We know there is a deep need to replace ageing generators in our system, but there are no rules for investment after the end of this year. Be clear: this will crash investment in the sector. Businesses across the board, including those on the front page of the Financial Review today, have made it clear that, immediately, $3 billion to $5 billion of investment in new energy systems will basically be crashed by the weakness of this Prime Minister yesterday. That will have implications for jobs. This is a party that has already crashed one in three renewable energy jobs, according to the ABS, through its term. It will have implications for reliability and, most clearly, it will have the clearest of implications for prices.
You might remember that last week they were talking a fair bit about $550. What happened to that? Well, $400 of that is from all of the new investment that they killed yesterday, and the other $150 was from the reduction in the risk premium from investor certainty. Kiss that goodbye. If you ever believed that in their second attempt to promise and deliver $550, not having delivered it six years ago, they were going to deliver it this time, that has gone. In its place, all we get is a grab bag of vapid headlines—cooked together over the last 24 hours, trying to look like they're being tough on big energy companies, wielding, as the member for Grayndler said, the big stick but mostly hitting themselves in the head on the way—and a surrender to the new coal ideologues, mainly up there but also on the backbench.
It is a surrender to those new coal ideologues pretending that taxpayers can fund a technology the industry itself has said is uninvestable. The academy of engineers has said it would be a mistake. The Prime Minister likes to refer to engineering a lot. The Snowy Hydro and 'Battery of the Nation' projects have said they are completely incompatible with the investments that those boards have decided upon and we thought were supported by this government.

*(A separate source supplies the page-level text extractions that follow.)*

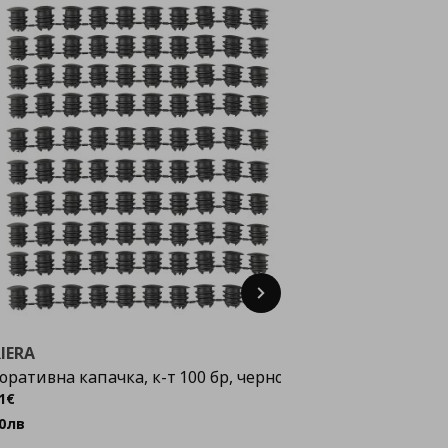
Next
IERA
METOD
оративна капачка, к-т 100 бр, черно
релса за окачва
ена
0,51 €
Цена
12,
12
1
€
,
78
€
25
0
лв
,
00
лв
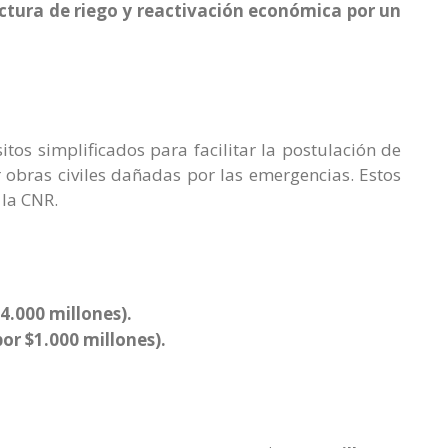
uctura de riego y reactivación económica por un
itos simplificados para facilitar la postulación de
r obras civiles dañadas por las emergencias. Estos
 la CNR.
4.000 millones).
or $1.000 millones).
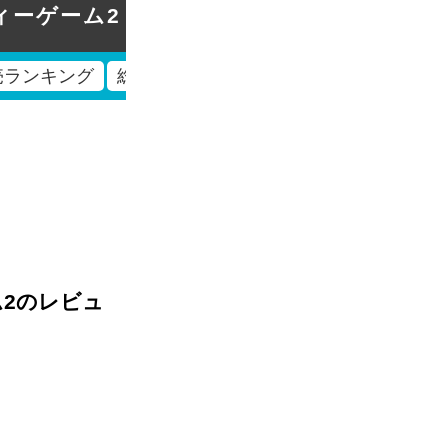
ーティーゲーム2
発売ランキング
総合ランキング
ーム2のレビュ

Households are under enormous pressure with this energy crisis. Businesses are threatened with their viability and thousands of jobs where they provide employment. There have been five attempts in two years by this government to put in place a policy that would help resolve the energy crisis they have presided over, and all have fallen victim to the parlour games of this coalition party room. This minister has tried his guts out. He has worked as hard as any minister. He cannot deliver his backbench, because he has a Prime Minister in charge of this government who has completely lost authority.